## [Text provided]
Knowing the duration of immunity (DOI) for a given vaccine is an important part of this equation, and is why vaccine titers were developed in the first place. Vaccine titers measure the concentration of an antibody to a specific disease present in the bloodstream. While it is not a perfect test, it is useful in helping us determine if—and for how long—an animal’s immunity to a disease lasts. Whether or not there is truly a direct correlation between the titer value and real immunity is not thoroughly understood, but the science so far seems to support the theory.
Studies have shown that animals given distemper and parvo vaccines maintained antibody titers for anywhere between four and seven years (or more) post-vaccination. Other tests have demonstrated that these animals remained healthy when challenged with a live virus, while unvaccinated animals contracted the disease. With this information, the veterinary profession then considered whether to vaccinate and how often. In 2006, the American Animal Hospital Association came out with new guidelines in which the recommended frequency of a number of vaccines (especially the distemper/parvo combination) has been decreased. It also lists several vaccines that it doesn’t recommend, and why (e.g., Corona, giardia, and leptospirosis, except where exposure is high). This 28-page document is available on their website.
Every animal has a different immune system, which is challenged by different virus exposures, stressors, lifestyles and diseases. Because of the wide range in tested immunity, veterinarians are more frequently recommending vaccine titer blood tests (which are now readily available) starting three years after the last distemper combination vaccine. These tests can also be used for young dogs after they have been given their initial series to be certain that they have retained immunity.

## [Tasks]
• a. Reproduce the passage on vaccine titers verbatim from "Studies have shown" through "on their website.".
• b. In the passage on vaccine titers, what do vaccine titers measure?

Stored data:
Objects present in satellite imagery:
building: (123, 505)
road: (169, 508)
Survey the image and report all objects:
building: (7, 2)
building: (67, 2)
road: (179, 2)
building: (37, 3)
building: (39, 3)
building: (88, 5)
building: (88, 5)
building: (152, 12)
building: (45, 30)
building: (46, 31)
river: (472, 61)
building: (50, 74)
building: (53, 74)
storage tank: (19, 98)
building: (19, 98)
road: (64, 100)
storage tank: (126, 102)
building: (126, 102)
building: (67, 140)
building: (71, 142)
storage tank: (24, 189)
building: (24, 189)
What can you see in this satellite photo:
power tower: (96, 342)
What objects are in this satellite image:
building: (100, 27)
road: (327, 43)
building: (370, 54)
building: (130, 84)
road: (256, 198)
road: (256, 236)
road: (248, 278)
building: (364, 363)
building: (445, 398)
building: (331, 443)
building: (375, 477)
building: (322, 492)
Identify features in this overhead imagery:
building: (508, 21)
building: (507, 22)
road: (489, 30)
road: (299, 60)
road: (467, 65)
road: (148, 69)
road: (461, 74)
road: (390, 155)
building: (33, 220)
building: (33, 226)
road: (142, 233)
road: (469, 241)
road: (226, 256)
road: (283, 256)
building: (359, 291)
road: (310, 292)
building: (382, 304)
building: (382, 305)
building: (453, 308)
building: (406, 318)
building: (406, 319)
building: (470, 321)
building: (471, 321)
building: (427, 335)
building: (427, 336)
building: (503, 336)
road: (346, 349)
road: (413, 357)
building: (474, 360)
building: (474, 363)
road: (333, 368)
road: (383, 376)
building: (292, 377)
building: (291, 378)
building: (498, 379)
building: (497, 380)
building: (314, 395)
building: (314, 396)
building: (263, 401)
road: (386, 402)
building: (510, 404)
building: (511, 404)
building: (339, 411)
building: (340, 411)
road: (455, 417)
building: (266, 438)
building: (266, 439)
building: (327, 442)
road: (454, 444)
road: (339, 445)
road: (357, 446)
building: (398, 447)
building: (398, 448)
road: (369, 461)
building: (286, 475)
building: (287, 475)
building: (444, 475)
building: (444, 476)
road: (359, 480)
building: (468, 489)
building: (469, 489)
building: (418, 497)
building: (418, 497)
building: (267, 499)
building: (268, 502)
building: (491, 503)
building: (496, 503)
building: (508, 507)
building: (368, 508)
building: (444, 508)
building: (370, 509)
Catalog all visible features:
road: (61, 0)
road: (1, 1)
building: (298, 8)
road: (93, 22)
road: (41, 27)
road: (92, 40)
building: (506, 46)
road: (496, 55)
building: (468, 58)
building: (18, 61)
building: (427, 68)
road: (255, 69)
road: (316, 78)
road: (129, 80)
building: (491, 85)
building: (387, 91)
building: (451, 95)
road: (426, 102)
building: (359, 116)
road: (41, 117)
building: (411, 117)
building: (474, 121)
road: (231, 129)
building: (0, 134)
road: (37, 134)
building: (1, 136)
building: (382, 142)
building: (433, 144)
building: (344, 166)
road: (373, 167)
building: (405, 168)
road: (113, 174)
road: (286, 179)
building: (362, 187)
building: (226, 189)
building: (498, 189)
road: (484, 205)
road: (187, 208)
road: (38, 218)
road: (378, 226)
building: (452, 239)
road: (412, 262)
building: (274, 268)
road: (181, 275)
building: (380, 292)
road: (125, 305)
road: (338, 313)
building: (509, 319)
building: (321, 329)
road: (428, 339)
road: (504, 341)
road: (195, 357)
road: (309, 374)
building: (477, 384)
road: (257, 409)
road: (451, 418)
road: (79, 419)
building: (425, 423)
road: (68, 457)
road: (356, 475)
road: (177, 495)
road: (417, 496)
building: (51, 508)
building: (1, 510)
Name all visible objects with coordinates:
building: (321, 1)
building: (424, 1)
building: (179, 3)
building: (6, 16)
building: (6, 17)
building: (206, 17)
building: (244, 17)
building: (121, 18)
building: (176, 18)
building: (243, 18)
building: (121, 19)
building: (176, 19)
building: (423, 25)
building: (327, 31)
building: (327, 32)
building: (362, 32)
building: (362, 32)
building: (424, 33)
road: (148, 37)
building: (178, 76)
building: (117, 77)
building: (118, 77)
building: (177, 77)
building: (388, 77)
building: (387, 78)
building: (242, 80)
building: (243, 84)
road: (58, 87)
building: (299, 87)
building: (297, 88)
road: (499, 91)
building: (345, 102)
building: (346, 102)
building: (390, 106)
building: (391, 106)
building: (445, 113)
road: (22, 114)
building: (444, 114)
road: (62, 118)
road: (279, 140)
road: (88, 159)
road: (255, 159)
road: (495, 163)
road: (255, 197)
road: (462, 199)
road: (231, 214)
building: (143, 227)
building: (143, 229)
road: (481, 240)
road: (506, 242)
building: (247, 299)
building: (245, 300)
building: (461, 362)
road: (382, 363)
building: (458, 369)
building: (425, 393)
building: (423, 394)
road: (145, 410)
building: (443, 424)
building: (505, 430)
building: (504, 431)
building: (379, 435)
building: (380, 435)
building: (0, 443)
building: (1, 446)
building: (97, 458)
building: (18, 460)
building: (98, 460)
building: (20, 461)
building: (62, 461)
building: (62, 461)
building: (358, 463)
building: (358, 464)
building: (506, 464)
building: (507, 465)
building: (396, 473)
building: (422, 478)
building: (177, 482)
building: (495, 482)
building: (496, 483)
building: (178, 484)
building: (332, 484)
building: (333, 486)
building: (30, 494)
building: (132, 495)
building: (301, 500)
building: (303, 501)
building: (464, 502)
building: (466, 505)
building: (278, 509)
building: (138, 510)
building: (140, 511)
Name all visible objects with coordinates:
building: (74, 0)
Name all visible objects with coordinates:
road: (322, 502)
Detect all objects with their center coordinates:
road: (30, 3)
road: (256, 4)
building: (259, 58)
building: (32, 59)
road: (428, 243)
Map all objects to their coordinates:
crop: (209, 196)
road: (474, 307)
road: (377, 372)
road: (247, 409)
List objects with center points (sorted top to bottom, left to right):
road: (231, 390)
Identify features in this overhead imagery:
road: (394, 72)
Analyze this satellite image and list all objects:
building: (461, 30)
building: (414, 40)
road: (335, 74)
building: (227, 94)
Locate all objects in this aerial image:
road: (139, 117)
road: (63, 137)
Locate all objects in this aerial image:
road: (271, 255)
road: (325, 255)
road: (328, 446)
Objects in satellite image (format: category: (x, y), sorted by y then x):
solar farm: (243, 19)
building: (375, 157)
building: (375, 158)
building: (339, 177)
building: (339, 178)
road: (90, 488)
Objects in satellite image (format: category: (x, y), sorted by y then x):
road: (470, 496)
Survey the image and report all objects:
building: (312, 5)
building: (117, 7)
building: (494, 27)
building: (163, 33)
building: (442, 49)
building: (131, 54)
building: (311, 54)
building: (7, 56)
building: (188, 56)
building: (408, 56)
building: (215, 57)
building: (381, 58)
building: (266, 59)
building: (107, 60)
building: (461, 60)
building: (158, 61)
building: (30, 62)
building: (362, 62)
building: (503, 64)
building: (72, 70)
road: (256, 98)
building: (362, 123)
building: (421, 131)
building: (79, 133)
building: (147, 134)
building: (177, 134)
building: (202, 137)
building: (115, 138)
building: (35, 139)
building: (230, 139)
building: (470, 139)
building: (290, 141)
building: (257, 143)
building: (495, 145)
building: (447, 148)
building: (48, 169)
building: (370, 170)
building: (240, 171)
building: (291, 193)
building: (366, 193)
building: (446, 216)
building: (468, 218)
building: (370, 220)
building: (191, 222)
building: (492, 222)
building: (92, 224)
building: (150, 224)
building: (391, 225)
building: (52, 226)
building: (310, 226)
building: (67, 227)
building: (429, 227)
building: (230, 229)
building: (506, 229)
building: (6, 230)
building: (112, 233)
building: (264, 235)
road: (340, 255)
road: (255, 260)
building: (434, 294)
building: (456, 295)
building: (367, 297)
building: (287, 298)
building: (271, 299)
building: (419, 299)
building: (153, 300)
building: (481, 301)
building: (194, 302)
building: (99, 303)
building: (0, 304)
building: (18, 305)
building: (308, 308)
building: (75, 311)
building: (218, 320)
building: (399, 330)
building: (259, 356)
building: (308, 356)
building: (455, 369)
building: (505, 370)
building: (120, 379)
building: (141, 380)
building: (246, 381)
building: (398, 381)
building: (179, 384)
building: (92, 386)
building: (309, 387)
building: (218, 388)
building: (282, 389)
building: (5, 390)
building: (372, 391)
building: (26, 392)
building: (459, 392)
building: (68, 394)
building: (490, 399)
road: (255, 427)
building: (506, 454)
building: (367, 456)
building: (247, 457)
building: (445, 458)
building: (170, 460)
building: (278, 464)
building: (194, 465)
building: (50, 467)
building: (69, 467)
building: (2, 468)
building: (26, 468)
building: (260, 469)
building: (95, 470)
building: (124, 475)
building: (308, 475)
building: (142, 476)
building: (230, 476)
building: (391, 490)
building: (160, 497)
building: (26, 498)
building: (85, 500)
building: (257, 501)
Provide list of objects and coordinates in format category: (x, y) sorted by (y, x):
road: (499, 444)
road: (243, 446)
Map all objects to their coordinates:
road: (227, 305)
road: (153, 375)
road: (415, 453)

## [Solution list]
• a.
Studies have shown that animals given distemper and parvo vaccines maintained antibody titers for anywhere between four and seven years (or more) post-vaccination. Other tests have demonstrated that these animals remained healthy when challenged with a live virus, while unvaccinated animals contracted the disease. With this information, the veterinary profession then considered whether to vaccinate and how often. In 2006, the American Animal Hospital Association came out with new guidelines in which the recommended frequency of a number of vaccines (especially the distemper/parvo combination) has been decreased. It also lists several vaccines that it doesn’t recommend, and why (e.g., Corona, giardia, and leptospirosis, except where exposure is high). This 28-page document is available on their website.

• b. The concentration of an antibody to a specific disease present in the bloodstream.